AVGO is the cleanest way to express the next phase of AI capex because the market is still underestimating how quickly inference economics can re-route spend from generic GPUs toward custom silicon plus the networking fabric around it. The key second-order effect is that every incremental dollar hyperscalers shift into XPUs should also pull through high-margin interconnect, switches, and optical infrastructure, which can sustain growth even if headline accelerator demand becomes more cyclical.
The bigger read-through is not just to AVGO but to the capital allocation hierarchy across hyperscalers. If custom chips continue to take share, the moat shifts from model performance to supply-chain integration and deployment efficiency, which favors the firms with the deepest internal workload visibility and the strongest vendor bargaining power. That is constructive for GOOGL and AMZN on the infrastructure side, but it also raises the bar for pure-play accelerator suppliers that depend on broad, undifferentiated demand.

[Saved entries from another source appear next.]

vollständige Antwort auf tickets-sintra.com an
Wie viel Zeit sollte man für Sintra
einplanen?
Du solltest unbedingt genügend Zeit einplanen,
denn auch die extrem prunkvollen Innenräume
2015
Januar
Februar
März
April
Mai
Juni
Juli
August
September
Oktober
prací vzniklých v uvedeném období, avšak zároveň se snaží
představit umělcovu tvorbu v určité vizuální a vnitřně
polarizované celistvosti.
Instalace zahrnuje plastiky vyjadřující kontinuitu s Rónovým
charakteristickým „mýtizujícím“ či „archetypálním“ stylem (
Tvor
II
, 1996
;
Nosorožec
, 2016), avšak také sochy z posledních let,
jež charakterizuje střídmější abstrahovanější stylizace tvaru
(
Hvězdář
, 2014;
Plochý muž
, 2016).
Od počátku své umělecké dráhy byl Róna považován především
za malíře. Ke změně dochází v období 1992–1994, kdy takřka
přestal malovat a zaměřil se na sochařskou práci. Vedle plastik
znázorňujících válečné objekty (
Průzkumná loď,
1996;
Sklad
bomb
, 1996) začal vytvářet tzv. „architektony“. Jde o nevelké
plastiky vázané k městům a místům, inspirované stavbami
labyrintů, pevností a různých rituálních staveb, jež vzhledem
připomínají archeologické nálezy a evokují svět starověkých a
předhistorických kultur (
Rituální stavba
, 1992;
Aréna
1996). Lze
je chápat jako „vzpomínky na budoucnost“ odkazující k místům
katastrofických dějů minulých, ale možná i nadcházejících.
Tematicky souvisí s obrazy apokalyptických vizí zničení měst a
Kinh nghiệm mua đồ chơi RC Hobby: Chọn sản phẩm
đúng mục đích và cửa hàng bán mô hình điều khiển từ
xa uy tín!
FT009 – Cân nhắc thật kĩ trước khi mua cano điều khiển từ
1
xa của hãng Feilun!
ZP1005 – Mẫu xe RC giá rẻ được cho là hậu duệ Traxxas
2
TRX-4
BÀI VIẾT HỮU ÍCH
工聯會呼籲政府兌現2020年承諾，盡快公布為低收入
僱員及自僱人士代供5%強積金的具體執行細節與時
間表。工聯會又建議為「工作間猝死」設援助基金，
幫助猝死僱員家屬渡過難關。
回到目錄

The market risk is that consensus may be extrapolating AI infrastructure growth too linearly over the next 6-12 months. If management commentary points to a digestion phase in training spend or slower cluster expansion, the multiple can compress quickly because the stock is priced as a durable AI compounding story rather than a one-quarter beat. The contrarian setup is that the real upside surprise may come from networking mix and software durability, not chips alone; that would make the business less cyclical than the market assumes and could support a rerating if the guide confirms it.
Near term, the catalyst window is the June 3 print and commentary on 2H demand, custom chip pipeline, and networking attach rates. Any sign that inference demand is accelerating faster than training should be read as bullish for AVGO, but also as a warning that the winners in AI may increasingly be the infrastructure enablers rather than the headline GPU names.